There are going to be points in your work where you’re stuck, where you’re not moving forward, and where sitting down to do the work becomes difficult.

Steven Pressfield, author of The War of Art calls this “resistance.”

He says:

“Resistance cannot be seen, touched, heard, or smelled. But it can be felt. We experience it as an energy field radiating from a work-in-potential. It’s a repelling force. It’s negative. Its aim is to shove us away, distract us, prevent us from doing our work.”

In his big list of places resistance is most likely to show up, Pressfield includes diets, spiritual advancement, anything to do with abdominal tightening, and these two situations which will apply to your course building work:

  • The launching of any entrepreneurial venture or enterprise, for profit or otherwise
  • The pursuit of any calling in writing

I tell you this because I want you to know that feeling resistance is a universal experience. If you’re encountering resistance it’s not because you’re a failure. It’s because you’re doing something special–something in which resistance usually shows up.

So how do you proceed in this situation?

You start and you keep going.

But how do you really proceed? What does it mean to “start and keep going?”

Here are four steps for fighting resistance when it comes to building and running an online teaching business so that you know how to start and keeping going.

1. Fight resistance with 90-day goals.

When you work with a 90-day plan, you’re working within a timeframe short enough for you to have a good idea of what you can actually get done. Plus you’ve got a timeframe long enough for making real progress toward a big goal.

The 90-day timeframe gives you the ability to tweak and pivot as needed. Especially in the early days of course building, you’ll often need to take action IN ORDER TO FIND OUT if something works and how it works. The answers aren’t pre-known.

If you’re working with longer-term goals (6 months or even a year) there’s a good chance your goal will change, and that can leave you feeling like you’ve failed. Instead: plan 90 days out!

2. Fight resistance by setting weekly intentions that serve your 90-day goal and getting them onto the calendar.

On Sunday night (or end-of-day Friday) decide what key work you will (and can) accomplish in the next week. Setting the work for each week as the week starts (rather than back at the start of each 90-day run) lets you take immediate upcoming demands into consideration as well as recent progress (or recent obstacles that might have slowed you down).

Whether you’re working full-time on your teaching business or fitting this work in around other work and responsibilities, do take the step of putting your online-teaching work hours on the calendar for the upcoming week. And then take one more step by committing to show up for those hours.

3. Fight resistance by setting daily intentions to accomplish 1 to 3 things.

When you start a work day, decide which needle-moving work you will get done today. I’m not talking about the small tasks you take care of regularly like answering email, supporting students, upgrading software, posting to social media.

Rather: which essential tasks will you work on today? It might be developing the nurture content topics for the next month or actually writing/scripting that content. It might be recording videos or podcast. It might be creating paid course content or creating a piece of your sales funnel.

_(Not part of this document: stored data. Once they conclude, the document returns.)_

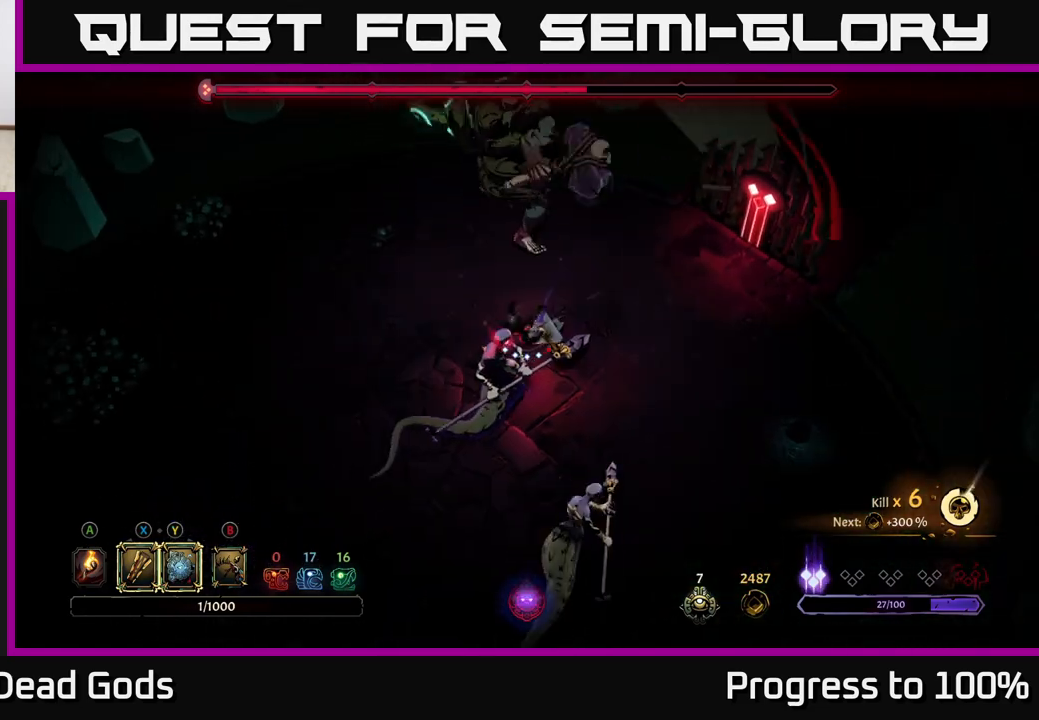
{"buttons": ["Y"], "left_stick": "down-right", "right_stick": "center", "events": [[100, "R2", "up"], [217, "Y", "down"], [217, "left_stick", "down"], [433, "left_stick", "down-right"]]}
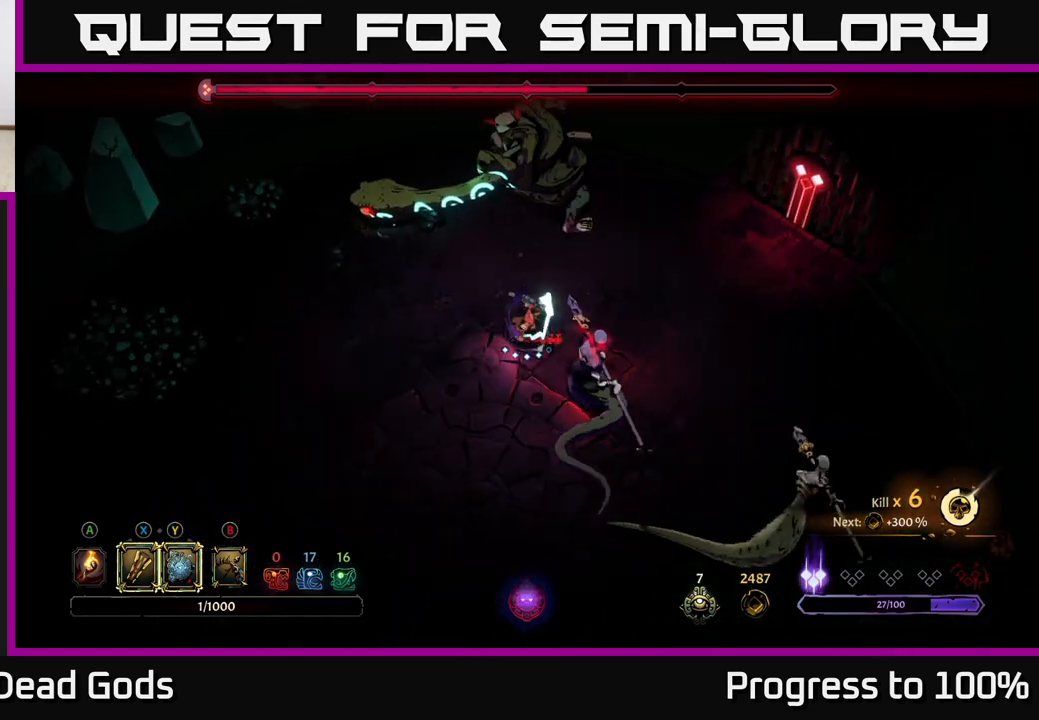
{"buttons": [], "left_stick": "down-right", "right_stick": "center", "events": [[167, "Y", "up"], [383, "X", "down"], [500, "X", "up"]]}
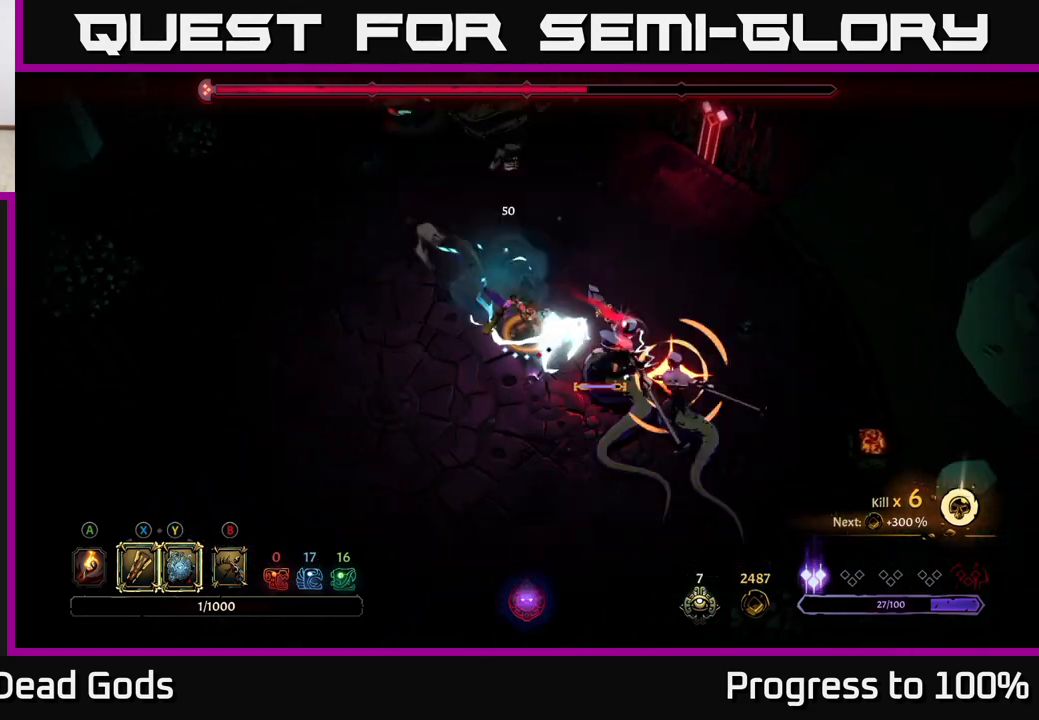
{"buttons": [], "left_stick": "down-right", "right_stick": "center", "events": [[200, "X", "down"], [317, "X", "up"]]}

Choose just 1 to 3 major things to get done on any day, and focus on truly getting that thing done.

The alternative to this is letting the day run you, picking away at tasks that seem most urgent or most appealing but that don’t truly serve your goals or help you fight resistance. It’s easier to fight resistance when you know that the work you’re doing moves the needle on your overall goals.

4. Fight resistance by leaving breadcrumbs at the end of one work session so that you know where to start when you begin the next work session.

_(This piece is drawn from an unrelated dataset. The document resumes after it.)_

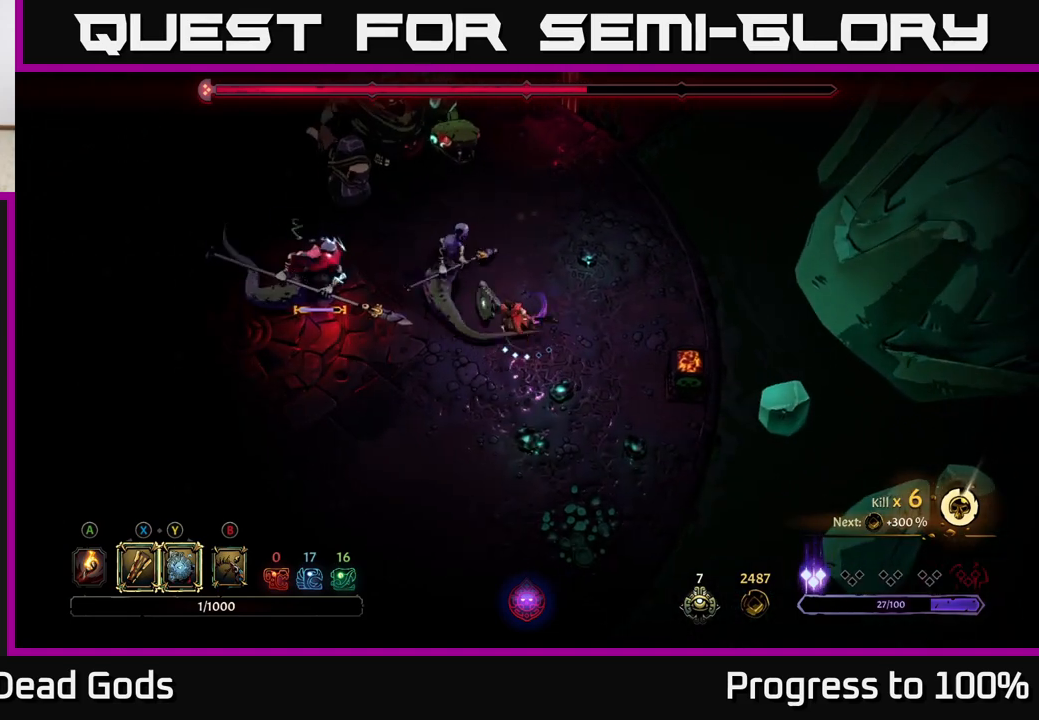
{"buttons": [], "left_stick": "left", "right_stick": "center", "events": [[217, "X", "down"], [383, "X", "up"]]}
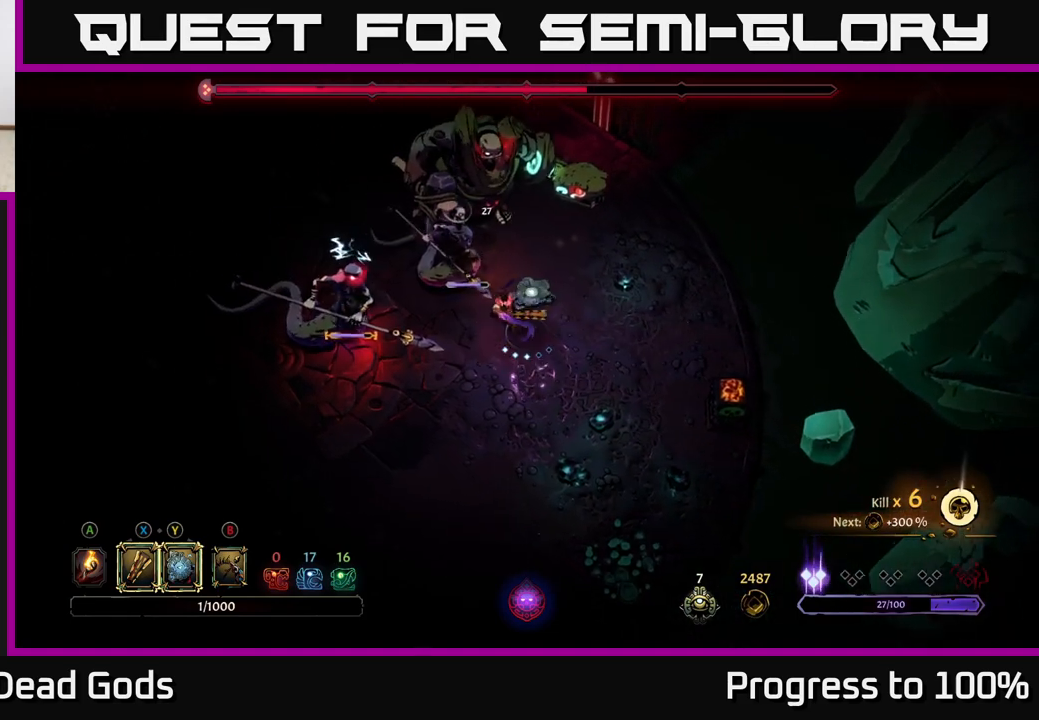
{"buttons": [], "left_stick": "left", "right_stick": "center", "events": [[50, "Y", "down"], [167, "Y", "up"]]}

When you’re finishing work for the day on a task that’s not complete, make sure that when you come back to this work, you’ll know where to start.

For example, I recently created a 10-part bonus for my students. It took a couple of weeks and several work sessions to get it done.

Here's how I used “breadcrumbs:”

  • Whenever I ended a session, I made sure that if I was leaving off WITHIN one of those 10 parts, I knew what the next paragraph or section would be covering.
  • If I completely finished one of the 10 parts, I made sure I knew what the next part I was covering would be, and I’d even put a few notes for myself for getting started when I returned.

The blank canvas or page can be intimidating, but the canvas that has a few strokes that point the way forward is less likely to create resistance.

Back to resistance and showing up

Here’s a story about writer Somerset Maugham that always inspires and helps me through resistance: When Maugham was asked if he wrote on schedule or just when inspiration struck, he said:

“I write only when inspiration strikes. Fortunately it strikes every morning at nine o’clock sharp.”

The four steps above are your guardrails for: 1) making it easier to show up each morning, and 2) ensuring that when you do show up, you’re getting work done that will moving your teaching business forward.